Entries taken from a collection
--- START ---
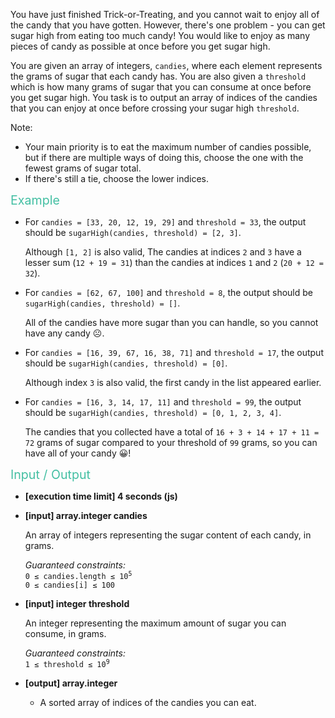 <div class="markdown"><p>You have just finished Trick-or-Treating, and you cannot wait to enjoy all of the candy that you have gotten. However, there's one problem - you can get sugar high from eating too much candy! You would like to enjoy as many pieces of candy as possible at once before you get sugar high.</p>
<p>You are given an array of integers, <code>candies</code>, where each element represents the grams of sugar that each candy has. You are also given a <code>threshold</code> which is how many grams of sugar that you can consume at once before you get sugar high. You task is to output an array of indices of the candies that you can enjoy at once before crossing your sugar high <code>threshold</code>.</p>
<p>Note:</p>
<ul>
<li>Your main priority is to eat the maximum number of candies possible, but if there are multiple ways of doing this, choose the one with the fewest grams of sugar total.</li>
<li>If there's still a tie, choose the lower indices.</li>
</ul>
<p><span style="color:#44BFA3;font-size:1.4em;">Example</span></p>
<ul>
<li>
<p>For <code>candies = [33, 20, 12, 19, 29]</code> and <code>threshold = 33</code>, the output should be <code>sugarHigh(candies, threshold) = [2, 3]</code>.</p>
<p>Although <code>[1, 2]</code> is also valid, The candies at indices <code>2</code> and <code>3</code> have a lesser sum (<code>12 + 19 = 31</code>) than the candies at indices <code>1</code> and <code>2</code> (<code>20 + 12 = 32</code>).</p>
</li>
<li>
<p>For <code>candies = [62, 67, 100]</code> and <code>threshold = 8</code>, the output should be <code>sugarHigh(candies, threshold) = []</code>.</p>
<p>All of the candies have more sugar than you can handle, so you cannot have any candy ☹️.</p>
</li>
<li>
<p>For <code>candies = [16, 39, 67, 16, 38, 71]</code> and <code>threshold = 17</code>, the output should be <code>sugarHigh(candies, threshold) = [0]</code>.</p>
<p>Although index <code>3</code> is also valid, the first candy in the list appeared earlier.</p>
</li>
<li>
<p>For <code>candies = [16, 3, 14, 17, 11]</code> and <code>threshold = 99</code>, the output should be <code>sugarHigh(candies, threshold) = [0, 1, 2, 3, 4]</code>.</p>
<p>The candies that you collected have a total of <code>16 + 3 + 14 + 17 + 11 = 72</code> grams of sugar compared to your threshold of <code>99</code> grams, so you can have all of your candy 😀!</p>
</li>
</ul>
<p><span style="color:#44BFA3;font-size:1.4em;">Input / Output</span></p>
<ul>
<li>
<p><strong>[execution time limit] 4 seconds (js)</strong></p>
</li>
<li>
<p><strong>[input] array.integer candies</strong></p>
<p>An array of integers representing the sugar content of each candy, in grams.</p>
<p><em>Guaranteed constraints:</em><br>
<code>0 ≤ candies.length ≤ 10<sup>5</sup></code><br>
<code>0 ≤ candies[i] ≤ 100</code></p>
</li>
<li>
<p><strong>[input] integer threshold</strong></p>
<p>An integer representing the maximum amount of sugar you can consume, in grams.</p>
<p><em>Guaranteed constraints:</em><br>
<code>1 ≤ threshold ≤ 10<sup>9</sup></code></p>
</li>
<li>
<p><strong>[output] array.integer</strong></p>
<ul>
<li>A sorted array of indices of the candies you can eat.</li>
</ul>
</li>
</ul>
</div>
--- END ---
- Task goal:
Would you return the data exactly as written, without the pictures?

- Answer section:
 <div class="markdown"><p>You have just finished Trick-or-Treating, and you cannot wait to enjoy all of the candy that you have gotten. However, there's one problem - you can get sugar high from eating too much candy! You would like to enjoy as many pieces of candy as possible at once before you get sugar high.</p>
<p>You are given an array of integers, <code>candies</code>, where each element represents the grams of sugar that each candy has. You are also given a <code>threshold</code> which is how many grams of sugar that you can consume at once before you get sugar high. You task is to output an array of indices of the candies that you can enjoy at once before crossing your sugar high <code>threshold</code>.</p>
<p>Note:</p>
<ul>
<li>Your main priority is to eat the maximum number of candies possible, but if there are multiple ways of doing this, choose the one with the fewest grams of sugar total.</li>
<li>If there's still a tie, choose the lower indices.</li>
</ul>
<p><span style="color:#44BFA3;font-size:1.4em;">Example</span></p>
<ul>
<li>
<p>For <code>candies = [33, 20, 12, 19, 29]</code> and <code>threshold = 33</code>, the output should be <code>sugarHigh(candies, threshold) = [2, 3]</code>.</p>
<p>Although <code>[1, 2]</code> is also valid, The candies at indices <code>2</code> and <code>3</code> have a lesser sum (<code>12 + 19 = 31</code>) than the candies at indices <code>1</code> and <code>2</code> (<code>20 + 12 = 32</code>).</p>
</li>
<li>
<p>For <code>candies = [62, 67, 100]</code> and <code>threshold = 8</code>, the output should be <code>sugarHigh(candies, threshold) = []</code>.</p>
<p>All of the candies have more sugar than you can handle, so you cannot have any candy ☹️.</p>
</li>
<li>
<p>For <code>candies = [16, 39, 67, 16, 38, 71]</code> and <code>threshold = 17</code>, the output should be <code>sugarHigh(candies, threshold) = [0]</code>.</p>
<p>Although index <code>3</code> is also valid, the first candy in the list appeared earlier.</p>
</li>
<li>
<p>For <code>candies = [16, 3, 14, 17, 11]</code> and <code>threshold = 99</code>, the output should be <code>sugarHigh(candies, threshold) = [0, 1, 2, 3, 4]</code>.</p>
<p>The candies that you collected have a total of <code>16 + 3 + 14 + 17 + 11 = 72</code> grams of sugar compared to your threshold of <code>99</code> grams, so you can have all of your candy 😀!</p>
</li>
</ul>
<p><span style="color:#44BFA3;font-size:1.4em;">Input / Output</span></p>
<ul>
<li>
<p><strong>[execution time limit] 4 seconds (js)</strong></p>
</li>
<li>
<p><strong>[input] array.integer candies</strong></p>
<p>An array of integers representing the sugar content of each candy, in grams.</p>
<p><em>Guaranteed constraints:</em><br>
<code>0 ≤ candies.length ≤ 10<sup>5</sup></code><br>
<code>0 ≤ candies[i] ≤ 100</code></p>
</li>
<li>
<p><strong>[input] integer threshold</strong></p>
<p>An integer representing the maximum amount of sugar you can consume, in grams.</p>
<p><em>Guaranteed constraints:</em><br>
<code>1 ≤ threshold ≤ 10<sup>9</sup></code></p>
</li>
<li>
<p><strong>[output] array.integer</strong></p>
<ul>
<li>A sorted array of indices of the candies you can eat.</li>
</ul>
</li>
</ul>
</div>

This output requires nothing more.